Source material:

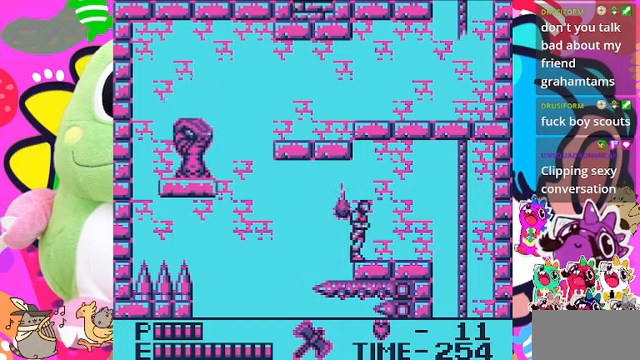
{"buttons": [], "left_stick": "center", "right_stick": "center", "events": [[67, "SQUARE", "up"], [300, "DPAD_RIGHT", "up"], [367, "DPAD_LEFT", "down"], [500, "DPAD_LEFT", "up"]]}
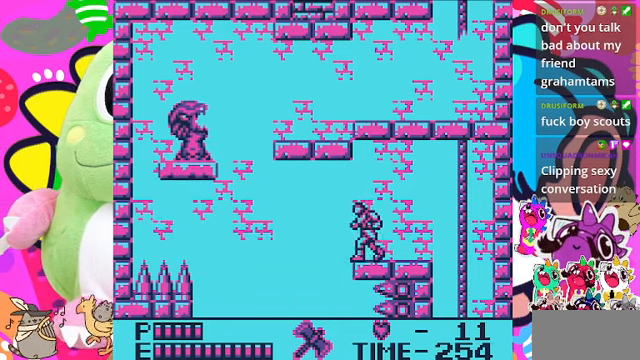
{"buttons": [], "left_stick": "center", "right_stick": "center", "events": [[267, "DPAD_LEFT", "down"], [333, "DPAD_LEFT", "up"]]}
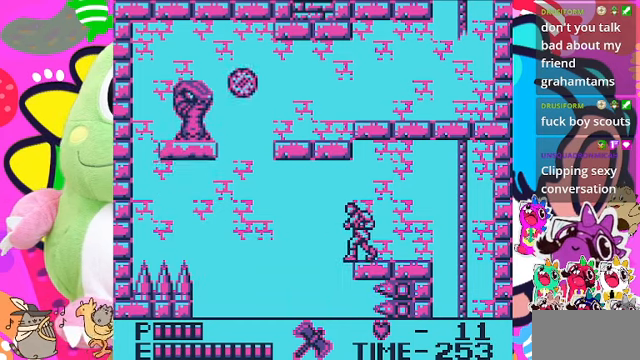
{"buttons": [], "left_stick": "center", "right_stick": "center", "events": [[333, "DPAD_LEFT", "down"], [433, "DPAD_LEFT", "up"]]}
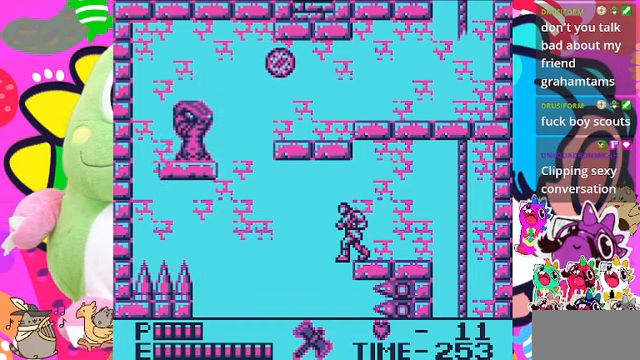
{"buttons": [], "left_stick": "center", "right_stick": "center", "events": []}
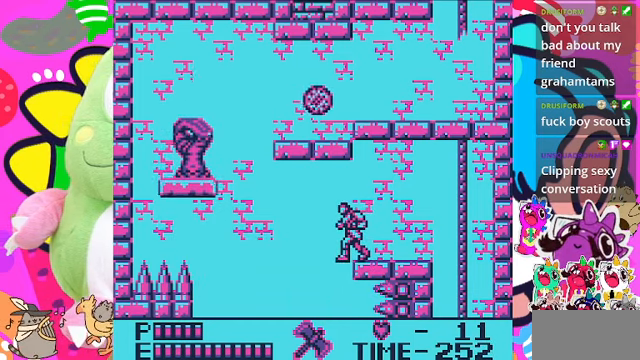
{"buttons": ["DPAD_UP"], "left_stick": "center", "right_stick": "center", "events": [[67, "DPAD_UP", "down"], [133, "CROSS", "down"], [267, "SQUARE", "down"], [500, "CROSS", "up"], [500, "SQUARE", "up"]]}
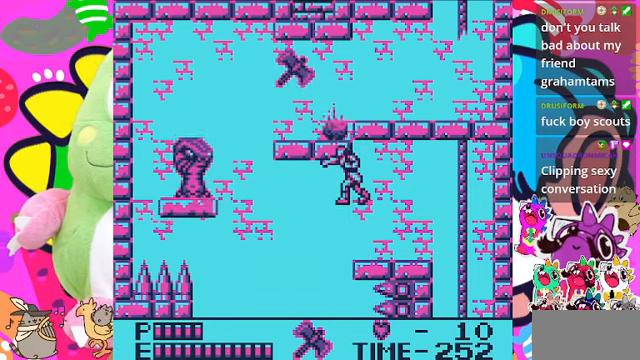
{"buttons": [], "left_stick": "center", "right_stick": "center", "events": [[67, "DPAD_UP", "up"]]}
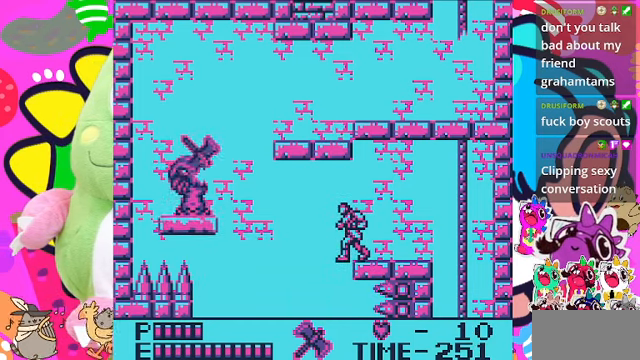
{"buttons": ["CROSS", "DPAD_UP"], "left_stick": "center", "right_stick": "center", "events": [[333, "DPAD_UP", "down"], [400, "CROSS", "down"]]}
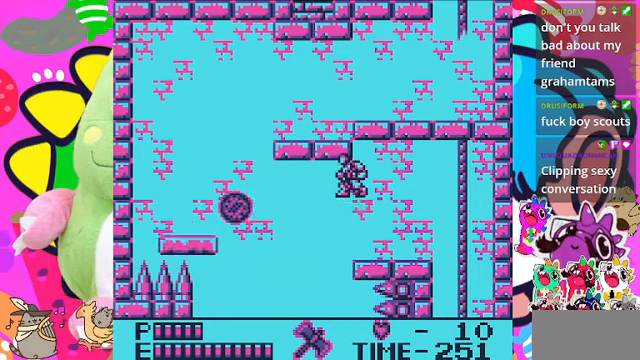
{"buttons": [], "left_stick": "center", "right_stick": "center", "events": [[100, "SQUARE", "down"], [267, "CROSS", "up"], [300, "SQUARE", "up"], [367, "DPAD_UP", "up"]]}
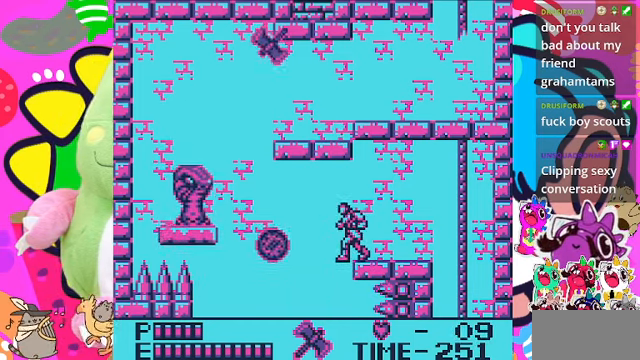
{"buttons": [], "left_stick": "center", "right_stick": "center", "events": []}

Your objective: Take every line of the material and copy it exactly, leaving out the pictures.

Problem solution:
{"buttons": [], "left_stick": "center", "right_stick": "center", "events": [[67, "SQUARE", "up"], [300, "DPAD_RIGHT", "up"], [367, "DPAD_LEFT", "down"], [500, "DPAD_LEFT", "up"]]}
{"buttons": [], "left_stick": "center", "right_stick": "center", "events": [[267, "DPAD_LEFT", "down"], [333, "DPAD_LEFT", "up"]]}
{"buttons": [], "left_stick": "center", "right_stick": "center", "events": [[333, "DPAD_LEFT", "down"], [433, "DPAD_LEFT", "up"]]}
{"buttons": [], "left_stick": "center", "right_stick": "center", "events": []}
{"buttons": ["DPAD_UP"], "left_stick": "center", "right_stick": "center", "events": [[67, "DPAD_UP", "down"], [133, "CROSS", "down"], [267, "SQUARE", "down"], [500, "CROSS", "up"], [500, "SQUARE", "up"]]}
{"buttons": [], "left_stick": "center", "right_stick": "center", "events": [[67, "DPAD_UP", "up"]]}
{"buttons": ["CROSS", "DPAD_UP"], "left_stick": "center", "right_stick": "center", "events": [[333, "DPAD_UP", "down"], [400, "CROSS", "down"]]}
{"buttons": [], "left_stick": "center", "right_stick": "center", "events": [[100, "SQUARE", "down"], [267, "CROSS", "up"], [300, "SQUARE", "up"], [367, "DPAD_UP", "up"]]}
{"buttons": [], "left_stick": "center", "right_stick": "center", "events": []}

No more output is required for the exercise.